The workspace is for internal use. However, it is also accessible in a callback function. The callback may use or modify some of the following attributes:

  • trajectories: a copy of the trajectories defining the control problem
  • adjoint_trajectories: The trajectories with the adjoint generator
  • kwargs: The keyword arguments from the ControlProblem or the call to optimize.
  • controls: A tuple of the original controls (probably functions)
  • pulsevals_guess: The combined vector of pulse values that are the guess in the current iteration. Initially, the vector is the concatenation of discretizing controls to the midpoints of the time grid.
  • pulsevals: The combined vector of updated pulse values in the current iteration.
  • gradient: The total gradient for the guess in the current iteration
  • grad_J_T: The current gradient for the final-time part of the functional. This is from the last evaluation of the gradient, which may be for the optimized pulse (depending on the internal of the optimizer)
  • grad_J_a: The current gradient for the running cost part of the functional.
  • J_parts: The two-component vector $[J_T, J_a]$
  • result: The current result object
  • upper_bounds: Upper bound for every pulsevals; +Inf indicates no bound.
  • lower_bounds: Lower bound for every pulsevals; -Inf indicates no bound.
  • fg_count: The total number of evaluations of the functional and evaluations of the gradient, as a two-element vector.

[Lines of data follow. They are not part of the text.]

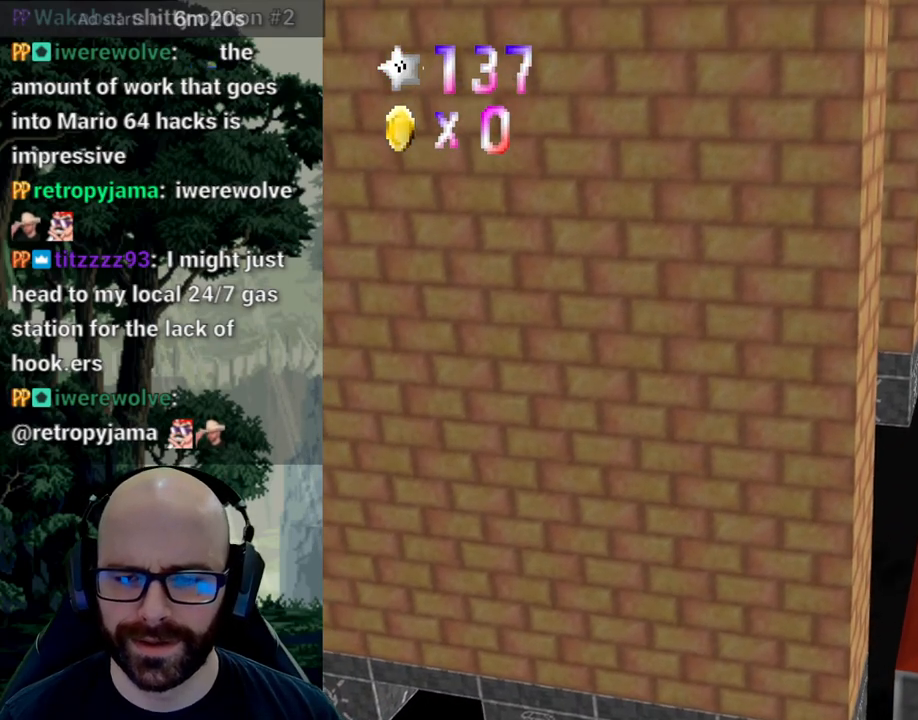
{"dt_ms": 500, "buttons": ["X"], "left_stick": "right", "right_stick": "center", "events": [[33, "A", "up"], [183, "X", "down"], [183, "right_stick", "left"], [300, "right_stick", "center"]]}
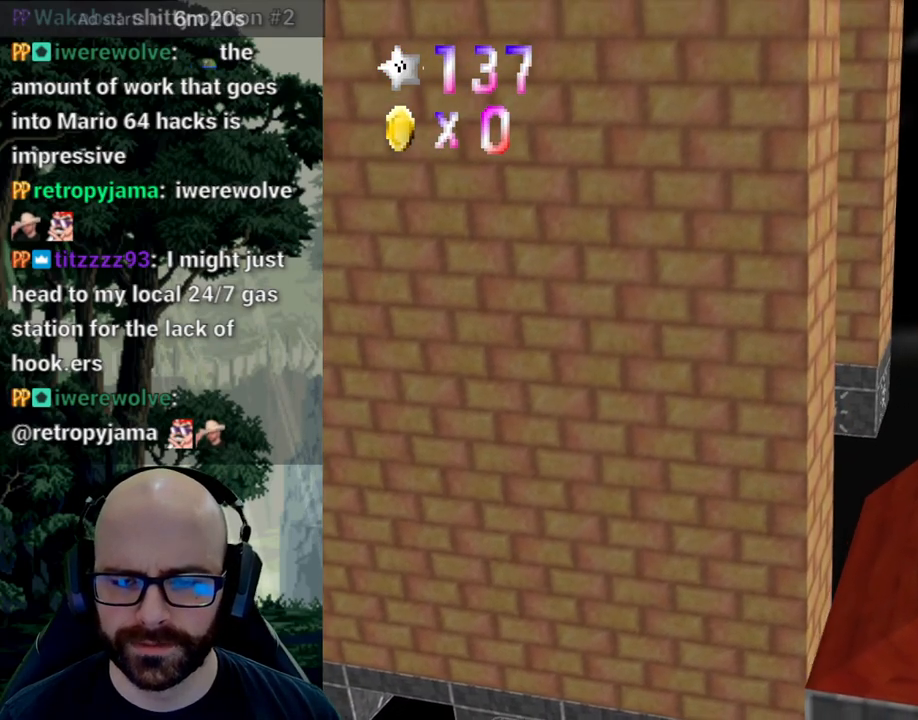
{"dt_ms": 500, "buttons": ["A"], "left_stick": "right", "right_stick": "down", "events": [[333, "A", "down"], [333, "X", "up"], [333, "right_stick", "down"]]}
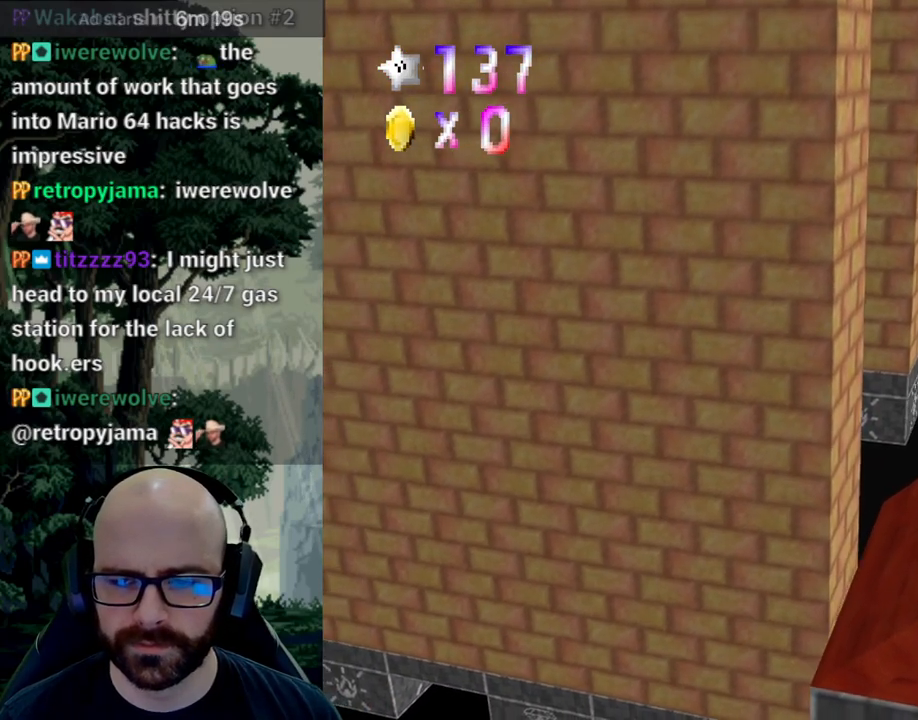
{"dt_ms": 500, "buttons": ["X"], "left_stick": "right", "right_stick": "center", "events": [[150, "A", "up"], [150, "X", "down"], [150, "right_stick", "center"], [317, "right_stick", "left"], [417, "right_stick", "center"]]}
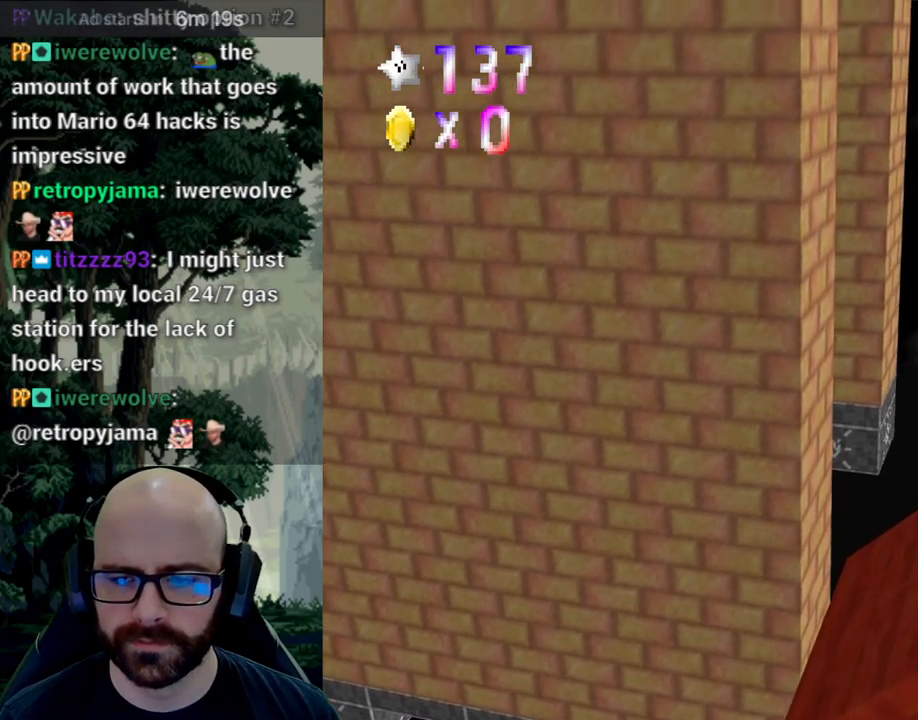
{"dt_ms": 500, "buttons": ["X"], "left_stick": "right", "right_stick": "center", "events": [[67, "left_stick", "center"], [200, "left_stick", "right"]]}
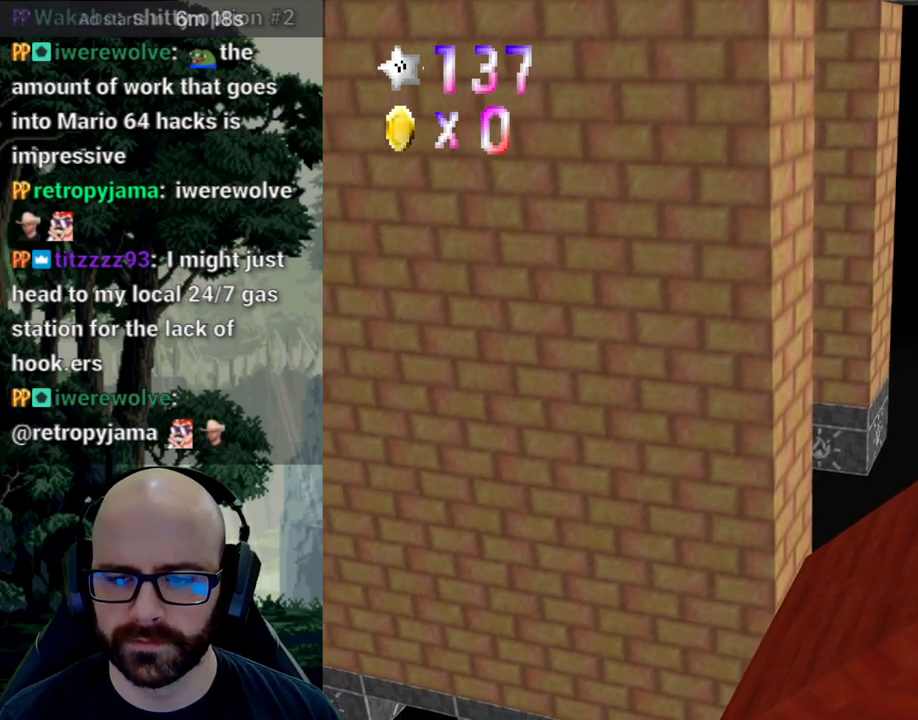
{"dt_ms": 500, "buttons": ["X"], "left_stick": "right", "right_stick": "left"}
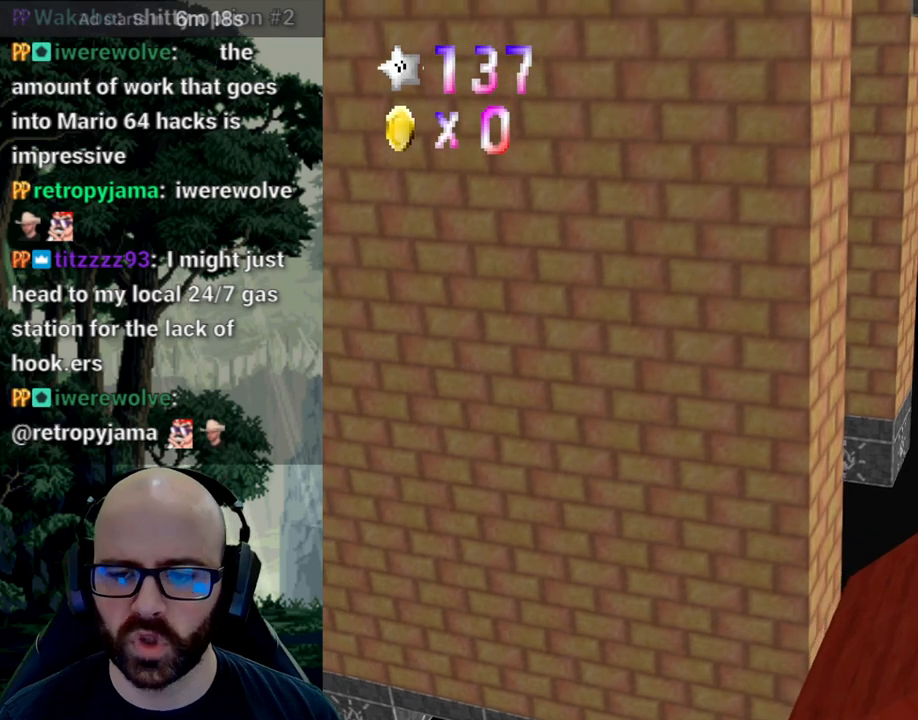
{"dt_ms": 500, "buttons": ["X"], "left_stick": "right", "right_stick": "center", "events": [[17, "right_stick", "center"], [83, "left_stick", "center"], [217, "left_stick", "right"]]}
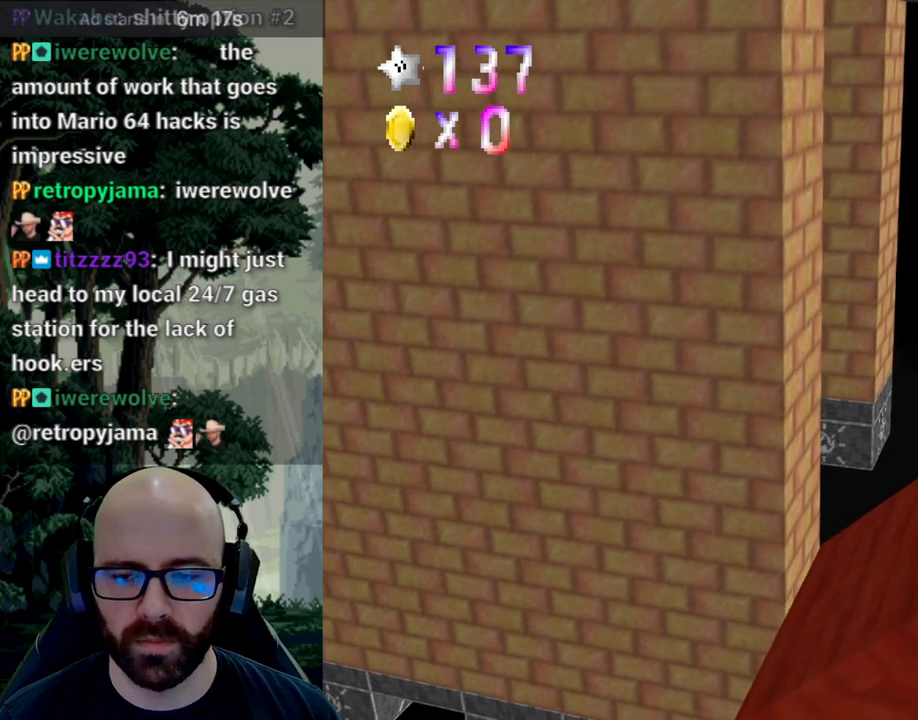
{"dt_ms": 1000, "buttons": ["X"], "left_stick": "right", "right_stick": "center"}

  • optimizer: The backend optimizer object
  • optimizer_state: The internal state object of the optimizer (nothing if the optimizer has no internal state)
  • result: The current result object
  • tau_grads: The gradients ∂τₖ/ϵₗ(tₙ)
  • fw_storage: The storage of states for the forward propagation
  • fw_propagators: The propagators used for the forward propagation
  • bw_grad_propagators: The propagators used for the backward propagation of QuantumGradientGenerators.GradVector states (gradient_method=:gradgen only)
  • bw_propagators: The propagators used for the backward propagation (gradient_method=:taylor only)
  • use_threads: Flag indicating whether the propagations are performed in parallel.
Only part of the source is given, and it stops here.